((

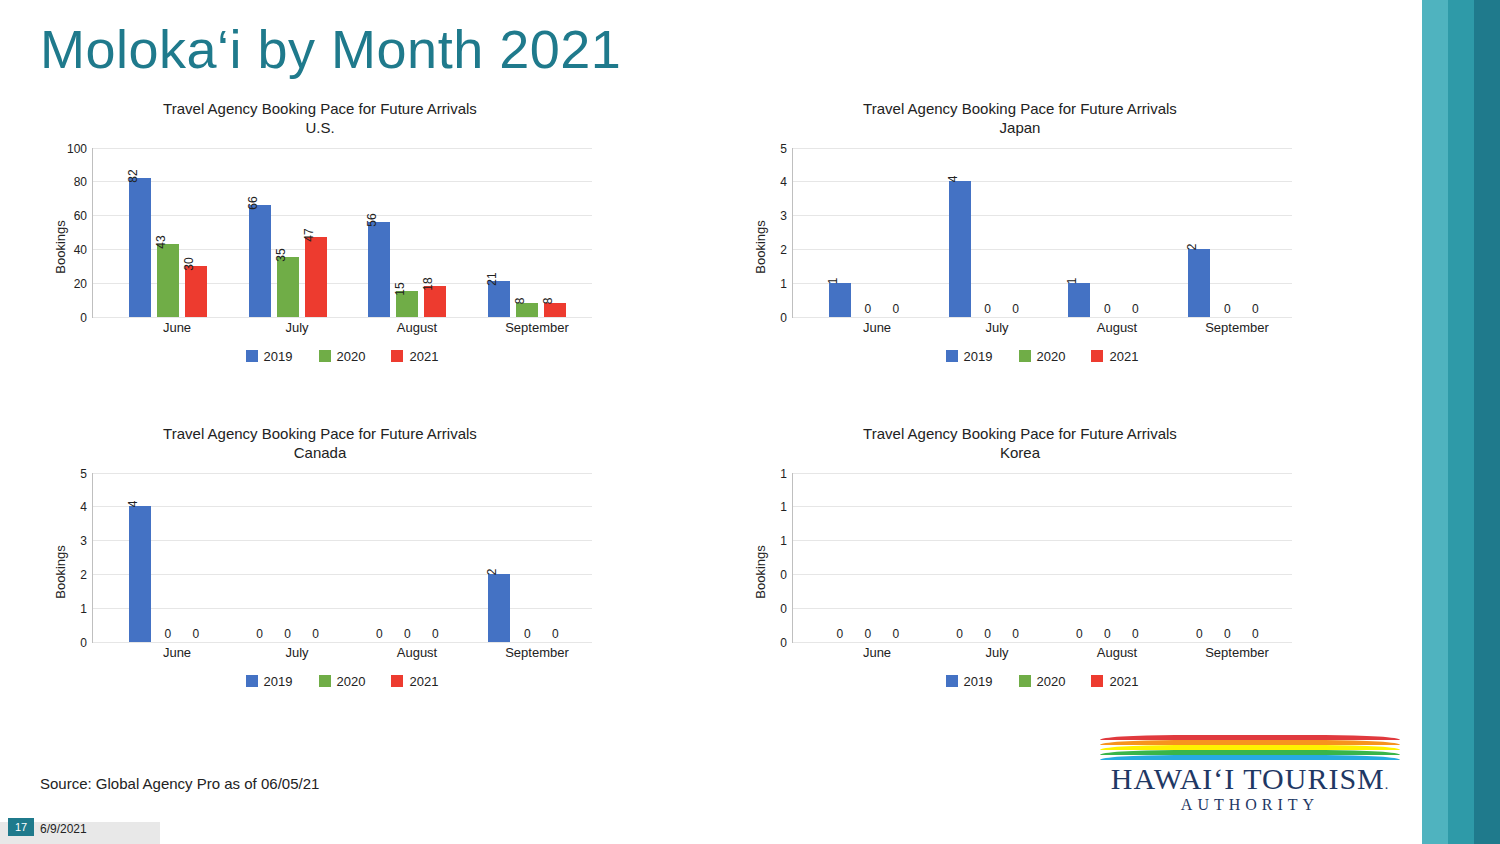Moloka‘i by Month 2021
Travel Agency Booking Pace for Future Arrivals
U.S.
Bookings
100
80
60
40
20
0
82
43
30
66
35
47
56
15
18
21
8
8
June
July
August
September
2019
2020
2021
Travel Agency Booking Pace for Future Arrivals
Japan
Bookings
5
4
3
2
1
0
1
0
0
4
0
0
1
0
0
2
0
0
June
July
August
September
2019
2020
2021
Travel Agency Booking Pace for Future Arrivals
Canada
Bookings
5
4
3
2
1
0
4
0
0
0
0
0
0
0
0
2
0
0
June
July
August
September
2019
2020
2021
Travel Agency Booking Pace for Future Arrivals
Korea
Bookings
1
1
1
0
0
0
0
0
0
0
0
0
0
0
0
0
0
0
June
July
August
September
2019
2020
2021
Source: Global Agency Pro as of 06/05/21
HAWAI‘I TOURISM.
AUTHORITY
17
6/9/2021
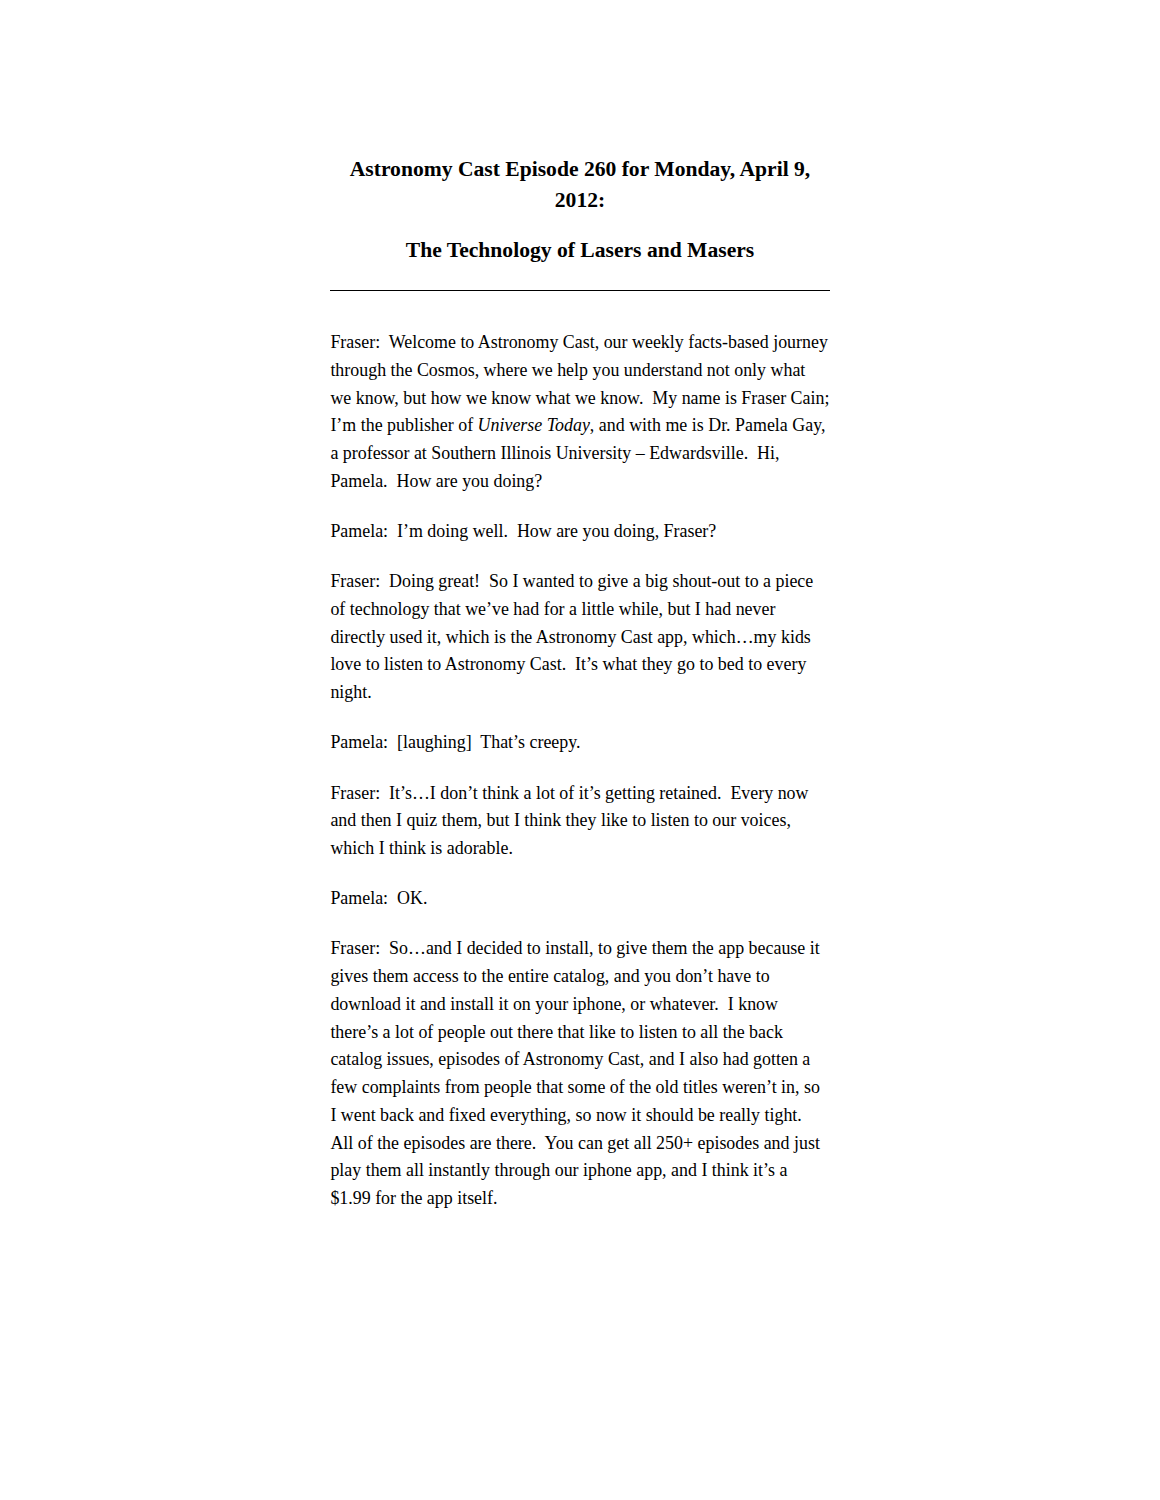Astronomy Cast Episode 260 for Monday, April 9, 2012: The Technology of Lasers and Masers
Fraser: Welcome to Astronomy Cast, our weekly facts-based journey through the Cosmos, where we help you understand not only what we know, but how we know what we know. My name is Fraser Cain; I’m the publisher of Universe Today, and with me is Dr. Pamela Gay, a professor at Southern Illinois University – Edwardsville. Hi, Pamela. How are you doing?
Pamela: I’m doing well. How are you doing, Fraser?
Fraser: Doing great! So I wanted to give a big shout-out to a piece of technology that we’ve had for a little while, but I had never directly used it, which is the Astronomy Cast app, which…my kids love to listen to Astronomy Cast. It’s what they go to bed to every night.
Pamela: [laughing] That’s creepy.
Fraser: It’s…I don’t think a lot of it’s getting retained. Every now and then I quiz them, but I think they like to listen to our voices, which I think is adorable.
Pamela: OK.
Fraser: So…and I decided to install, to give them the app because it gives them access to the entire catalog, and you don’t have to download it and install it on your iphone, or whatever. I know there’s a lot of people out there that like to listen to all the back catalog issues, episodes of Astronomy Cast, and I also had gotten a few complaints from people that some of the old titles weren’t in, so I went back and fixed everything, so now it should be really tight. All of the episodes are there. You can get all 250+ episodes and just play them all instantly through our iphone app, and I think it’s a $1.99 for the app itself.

))

● **Task objective**: Output the data above without changes, apart from leaving out the pictures.

● **Your response**:
Moloka‘i by Month 2021
Travel Agency Booking Pace for Future Arrivals
U.S.
Bookings
100
80
60
40
20
0
82
43
30
66
35
47
56
15
18
21
8
8
June
July
August
September
2019
2020
2021
Travel Agency Booking Pace for Future Arrivals
Japan
Bookings
5
4
3
2
1
0
1
0
0
4
0
0
1
0
0
2
0
0
June
July
August
September
2019
2020
2021
Travel Agency Booking Pace for Future Arrivals
Canada
Bookings
5
4
3
2
1
0
4
0
0
0
0
0
0
0
0
2
0
0
June
July
August
September
2019
2020
2021
Travel Agency Booking Pace for Future Arrivals
Korea
Bookings
1
1
1
0
0
0
0
0
0
0
0
0
0
0
0
0
0
0
June
July
August
September
2019
2020
2021
Source: Global Agency Pro as of 06/05/21
HAWAI‘I TOURISM.
AUTHORITY
17
6/9/2021
Astronomy Cast Episode 260 for Monday, April 9, 2012: The Technology of Lasers and Masers
Fraser: Welcome to Astronomy Cast, our weekly facts-based journey through the Cosmos, where we help you understand not only what we know, but how we know what we know. My name is Fraser Cain; I’m the publisher of Universe Today, and with me is Dr. Pamela Gay, a professor at Southern Illinois University – Edwardsville. Hi, Pamela. How are you doing?
Pamela: I’m doing well. How are you doing, Fraser?
Fraser: Doing great! So I wanted to give a big shout-out to a piece of technology that we’ve had for a little while, but I had never directly used it, which is the Astronomy Cast app, which…my kids love to listen to Astronomy Cast. It’s what they go to bed to every night.
Pamela: [laughing] That’s creepy.
Fraser: It’s…I don’t think a lot of it’s getting retained. Every now and then I quiz them, but I think they like to listen to our voices, which I think is adorable.
Pamela: OK.
Fraser: So…and I decided to install, to give them the app because it gives them access to the entire catalog, and you don’t have to download it and install it on your iphone, or whatever. I know there’s a lot of people out there that like to listen to all the back catalog issues, episodes of Astronomy Cast, and I also had gotten a few complaints from people that some of the old titles weren’t in, so I went back and fixed everything, so now it should be really tight. All of the episodes are there. You can get all 250+ episodes and just play them all instantly through our iphone app, and I think it’s a $1.99 for the app itself.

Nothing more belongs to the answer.